I need to get my house exterior painted and wondered if anyone could advise what is the normal cost of hiring scaffolding and/or hiring a painter to reach to gable ends which are out of easy reach! No one in our village speaks English and my Portuguese is not yet good enough to talk about such things! All advice gratefully received.


----------



## canoeman (Mar 3, 2011)

First check if you intend to change colour some Camara still reguire permission given.

If you haven't a contact download a picture from internet add a google translate and visit neighbours, Junta, local bars, hardware/paint shops normally does the trick

Ideally you have someone with you when discussing price so you know what your paying for, how much and when paying NOT before.

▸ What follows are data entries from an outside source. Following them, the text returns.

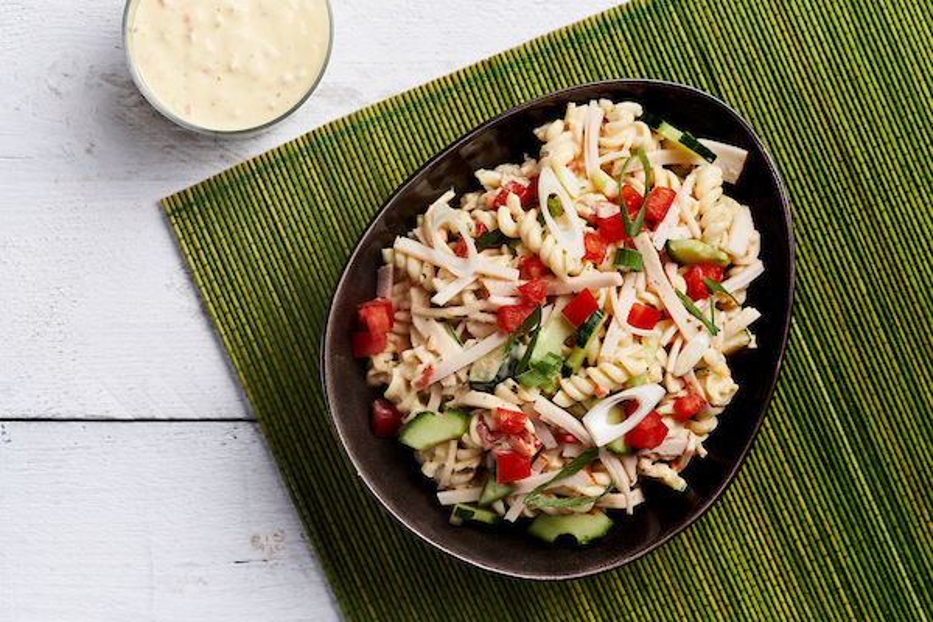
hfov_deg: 22.6
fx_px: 2332
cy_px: 311
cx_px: 466
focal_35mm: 90
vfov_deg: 15.2
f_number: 8
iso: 200
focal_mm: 90
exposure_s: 1/125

Not generally done at this time of year unless really cool and although exterior "elastic" paint is dear go for the best you can afford otherwise you'll be doing it next year


----------



## In 2 bikes (Apr 18, 2013)

If you are about an hour or less from Coimbra give [email protected] a call. He is English and replies immediately to enquiries. He is doing our detached bungalow (approx the size of an average UK bungalow) for 1900 euros which includes some crack renovation and roof repair. He is power washing the house down and applying two coats of exterior, plastic, white paint. I am very happy with his quote as I would rather have someone do it for that kind of money than struggle by myself with a single ladder. 

ps.. if you do speak with him, mention us....Mark in Caparrosa ;-)


----------



## siobhanwf (Mar 20, 2009)

Mark does this price include paint and fungicide treatment?


----------